Low River Levels: The Sequel No One Wants To Watch

It’s game time says Soy Transportation Coalition executive director Mike Steenhoek, and key waterway infrastructure systems are not ready. 
It’s game time says Soy Transportation Coalition executive director Mike Steenhoek, and key waterway infrastructure systems are not ready. 
(Lindsey Pound)

It’s game time says Soy Transportation Coalition executive director Mike Steenhoek, and key waterway infrastructure systems are not ready. 

“There's a couple times a year where it's game time more than others, and harvest season is one of those periods and you need to have our supply chain operating on all cylinders,” Steenhoek says. 

He continues to say major river levels, specifically those on the Mississippi River, are lower this year than they were this time last year. And he highlights how last year was a historically low water event. 

“It's a movie sequel that none of us wanted to watch, but yet we're watching it,” Steenhoek says. “It's having an impact on the efficiency of barge transportation.” 

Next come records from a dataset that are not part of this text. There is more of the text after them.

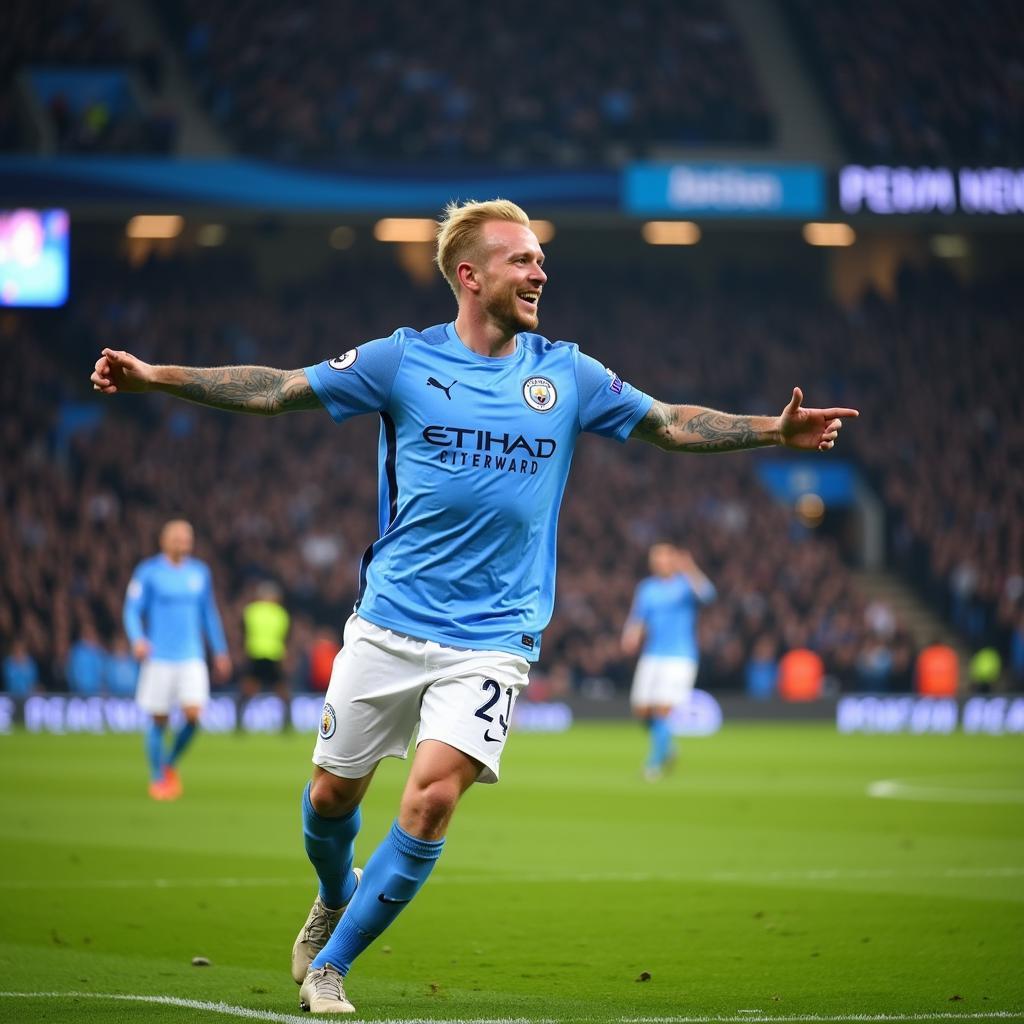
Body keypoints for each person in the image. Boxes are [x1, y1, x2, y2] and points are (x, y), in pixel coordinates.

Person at [91, 198, 858, 1014]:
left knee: (429, 798)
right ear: (471, 275)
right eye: (522, 260)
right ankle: (330, 892)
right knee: (328, 799)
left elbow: (669, 423)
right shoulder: (399, 362)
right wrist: (156, 376)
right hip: (388, 623)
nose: (540, 272)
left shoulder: (567, 373)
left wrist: (771, 433)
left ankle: (333, 967)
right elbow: (280, 389)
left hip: (494, 639)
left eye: (540, 259)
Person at [123, 519, 232, 801]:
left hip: (192, 656)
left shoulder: (200, 572)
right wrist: (137, 638)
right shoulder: (148, 572)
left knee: (194, 717)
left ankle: (168, 763)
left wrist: (219, 650)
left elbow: (209, 614)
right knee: (158, 719)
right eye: (178, 537)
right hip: (159, 656)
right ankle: (158, 779)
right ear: (164, 540)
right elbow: (132, 609)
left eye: (188, 536)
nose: (184, 541)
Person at [622, 543, 716, 780]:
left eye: (664, 557)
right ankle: (669, 747)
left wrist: (690, 567)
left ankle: (654, 763)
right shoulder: (647, 588)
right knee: (642, 710)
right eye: (655, 558)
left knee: (662, 709)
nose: (659, 562)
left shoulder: (685, 585)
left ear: (674, 559)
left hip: (680, 656)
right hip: (652, 654)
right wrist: (631, 635)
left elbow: (708, 595)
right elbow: (638, 617)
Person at [239, 580, 291, 732]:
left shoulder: (251, 611)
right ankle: (286, 725)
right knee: (282, 693)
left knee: (248, 691)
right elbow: (285, 636)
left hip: (256, 654)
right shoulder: (280, 613)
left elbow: (244, 631)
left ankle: (238, 724)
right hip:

Most notably, fewer barges are being connected to form a single unit. And barges are being loaded to lighter weight. 

“When you start diminishing that - both the depths that barges can sink to and the number of barges you can put together, that changes the economics of barge transportation which certainly impacts our competitiveness,” he says. 

When Will The Rivers Run Full? 

Looking at what it will take to get the rivers recharged, Steenhoek isn’t optimistic for a speedy recover. 

“It's going take some prolonged and sustained precipitation,” he says. 

International Shipments Are Slowed Down, Too

Low water levels are also affecting the efficiency of another key waterway—the Panama Canal, which sees 40% of all U.S. container traffic. Since July, there have been longer wait times as low water levels force reduced traffic. 

The canal operators are limiting the number of transits that can go though and using draft limitations. 

“The draft limitations haven't impacted the original canal locks that were built over 100 years ago that's what most grain and shipping vessels use–those old 1914 locks,” Steenhoek says. “About 600 million bushels of U.S. soybeans transit the Panama Canal every year, so that's a critical link in our supply chain going from the Gulf to our customers in Asia.”